Last modified 5 days ago

#61974 closed enhancement (fixed)

HTML API: Add method to split text nodes by null or empty prefixes.

Reported by: dmsnell's profile dmsnell Owned by: dmsnell's profile dmsnell
Milestone: 6.7 Priority: normal
Severity: normal Version: trunk
Component: HTML API Keywords: has-patch has-unit-tests
Focuses: Cc:

Description

There are places in the HTML Processor that need to parse differently according to whether text content is a sequence of NULL bytes or whitespace characters after decoding. It's awkward and inefficient to do this within the HTML Processor, however, as it requires eagerly decoding text nodes.

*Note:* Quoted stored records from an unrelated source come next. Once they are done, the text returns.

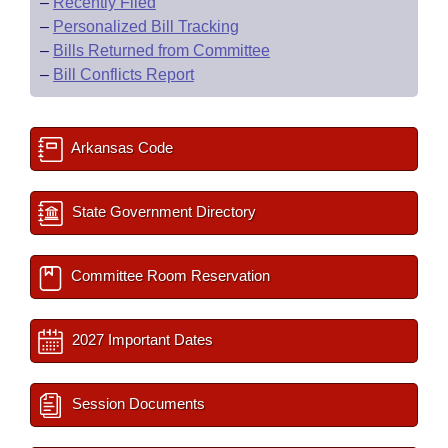
–
Recently Filed
–
Personalized Bill Tracking
–
Bills Returned from Committee
–
Bill Conflicts Report
Arkansas Code
State Government Directory
Committee Room Reservation
2027 Important Dates
Session Documents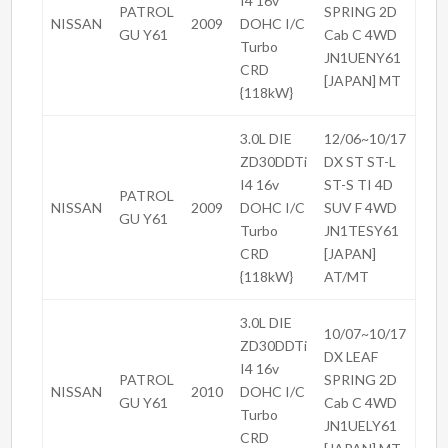
I4 16v
PATROL
SPRING 2D
NISSAN
2009
DOHC I/C
GU Y61
Cab C 4WD
Turbo
JN1UENY61
CRD
[JAPAN] MT
{118kW}
3.0L DIE
12/06~10/17
ZD30DDTi
DX ST ST-L
I4 16v
ST-S TI 4D
PATROL
NISSAN
2009
DOHC I/C
SUV F 4WD
GU Y61
Turbo
JN1TESY61
CRD
[JAPAN]
{118kW}
AT/MT
3.0L DIE
10/07~10/17
ZD30DDTi
DX LEAF
I4 16v
PATROL
SPRING 2D
NISSAN
2010
DOHC I/C
GU Y61
Cab C 4WD
Turbo
JN1UELY61
CRD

The Tag Processor could expose a method to efficiently split apart a text node when needed, and then classify it, to aid in the parsing. This method could further be used to identify inter-element whitespace, which is usually ignored when rendering HTML.

Change History (4)

This ticket was mentioned in PR #7236 on WordPress/wordpress-develop by @dmsnell.


5 days ago
#1

  • Keywords has-patch has-unit-tests added

Trac ticket: Core-61974

HTML parsing rules at times differentiate character tokens that are all null bytes, all whitespace, or other content. This patch introduces a new function which may be used to classify text node sub-regions and lead to more efficient application of these parsing rules.

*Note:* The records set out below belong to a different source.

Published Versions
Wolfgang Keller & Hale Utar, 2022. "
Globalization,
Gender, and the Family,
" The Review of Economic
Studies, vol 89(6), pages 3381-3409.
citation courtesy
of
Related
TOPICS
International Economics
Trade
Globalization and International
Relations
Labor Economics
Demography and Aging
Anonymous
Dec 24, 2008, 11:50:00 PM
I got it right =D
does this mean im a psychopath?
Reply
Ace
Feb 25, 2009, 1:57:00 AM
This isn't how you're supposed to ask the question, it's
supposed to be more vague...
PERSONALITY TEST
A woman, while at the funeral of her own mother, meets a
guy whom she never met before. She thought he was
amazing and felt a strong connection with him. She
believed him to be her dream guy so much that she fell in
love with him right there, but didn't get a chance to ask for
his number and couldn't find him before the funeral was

Further, when classified in this way, application code may skip some rules and decoding entirely, improving performance.

## Example script

<?php

require_once __DIR__ . '/src/wp-load.php';

$p = new class( "\x00\n\r&#x000000020;\n\x00\x00 \tStuff\x00\f<p>&#x13; &#9;\ntext<p>a \x00b<p>\x00\x00" ) extends WP_HTML_Tag_Processor {
        public function get_token_length() {
                $this->set_bookmark('here');
                return $this->bookmarks['here']->length;
        }
};

while ( $p->next_token() ) {
        if ( '#text' !== $p->get_token_name() ) {
                echo "\e[3;90mSkipping \e[0;2;32m{$p->get_token_name()}\e[m\n";
                continue;
        }

        $did_split = $p->subdivide_text_appropriately();
        $text = $p->get_modifiable_text();
        $text = str_replace( [ "\x00", "\t", "\f", "\r", "\n" ], [ '␤', '␉', '␌', '␍', '␤' ], $text );
        $after = $did_split ? " \e[3mafter splitting" : '';
        $length = $p->get_token_length();
        echo "\e[90mFound (\e[33m{$length}\e[90m) '\e[34m{$text}\e[90m'{$after}\e[m\n";
}

https://github.com/user-attachments/assets/84d1c11d-939c-4662-b5af-31e43221d914

## html5lib tests

-Tests: 2433, Assertions: 4116, Skipped: 421.
+Tests: 2433, Assertions: 4112, Skipped: 425.

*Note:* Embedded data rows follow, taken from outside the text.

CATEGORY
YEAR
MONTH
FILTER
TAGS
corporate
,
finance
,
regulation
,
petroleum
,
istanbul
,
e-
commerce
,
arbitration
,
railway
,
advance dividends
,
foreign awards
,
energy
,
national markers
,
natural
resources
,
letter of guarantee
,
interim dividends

@dmsnell commented on PR #7236:


5 days ago
#2

sorry for the late ticket creation, but I thought it was best to separate this as a feature enhancement. it's mostly an internal method, but since it has potential use to application code it can retain its own ticket.

#3 @dmsnell
5 days ago

  • Owner set to dmsnell
  • Resolution set to fixed
  • Status changed from new to closed

In 58970:

HTML API: Allow subdividing text nodes by meaningful prefixes.

HTML parsing rules at times differentiate character tokens that are all null bytes, all whitespace, or other content. This patch introduces a new function which may be used to classify text node sub-regions and lead to more efficient application of these parsing rules.

Further, when classified in this way, application code may skip some rules and decoding entirely, improving performance. For example, this can be used to ease the implementation of skipping inter-element whitespace, which is usually not rendered.

Developed in https://github.com/WordPress/wordpress-develop/pull/7236
Discussed in https://core.trac.wordpress.org/ticket/61974

Props dmsnell, jonsurrell.
Fixes #61974.

Note: See TracTickets for help on using tickets.